─── Dataset content

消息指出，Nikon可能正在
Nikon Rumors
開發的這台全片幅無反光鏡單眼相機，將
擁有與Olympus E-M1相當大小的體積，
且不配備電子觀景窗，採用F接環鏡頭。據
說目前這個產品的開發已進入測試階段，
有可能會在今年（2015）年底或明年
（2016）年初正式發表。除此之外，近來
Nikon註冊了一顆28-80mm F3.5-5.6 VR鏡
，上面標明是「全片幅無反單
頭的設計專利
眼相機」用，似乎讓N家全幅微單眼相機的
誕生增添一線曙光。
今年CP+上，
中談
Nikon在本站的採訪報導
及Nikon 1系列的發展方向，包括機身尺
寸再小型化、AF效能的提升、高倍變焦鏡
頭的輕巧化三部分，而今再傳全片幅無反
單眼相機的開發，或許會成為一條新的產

──────
─── Dataset content

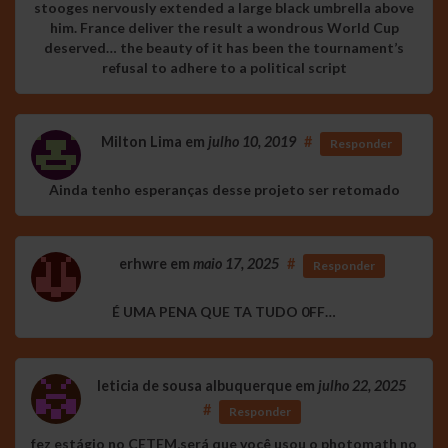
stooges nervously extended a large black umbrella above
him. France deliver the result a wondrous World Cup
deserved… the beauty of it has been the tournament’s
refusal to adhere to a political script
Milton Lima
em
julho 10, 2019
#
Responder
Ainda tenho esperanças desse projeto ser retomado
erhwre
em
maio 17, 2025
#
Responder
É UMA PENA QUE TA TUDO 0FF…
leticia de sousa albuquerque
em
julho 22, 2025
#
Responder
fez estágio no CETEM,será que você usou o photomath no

──────

Rewrite the data starting at the line containing "stooges nervously extended" and ending at the line containing "fez estágio no", changing "Responder" to "Reply" and leaving everything else unchanged.

● Reply:
stooges nervously extended a large black umbrella above
him. France deliver the result a wondrous World Cup
deserved… the beauty of it has been the tournament’s
refusal to adhere to a political script
Milton Lima
em
julho 10, 2019
#
Reply
Ainda tenho esperanças desse projeto ser retomado
erhwre
em
maio 17, 2025
#
Reply
É UMA PENA QUE TA TUDO 0FF…
leticia de sousa albuquerque
em
julho 22, 2025
#
Reply
fez estágio no CETEM,será que você usou o photomath no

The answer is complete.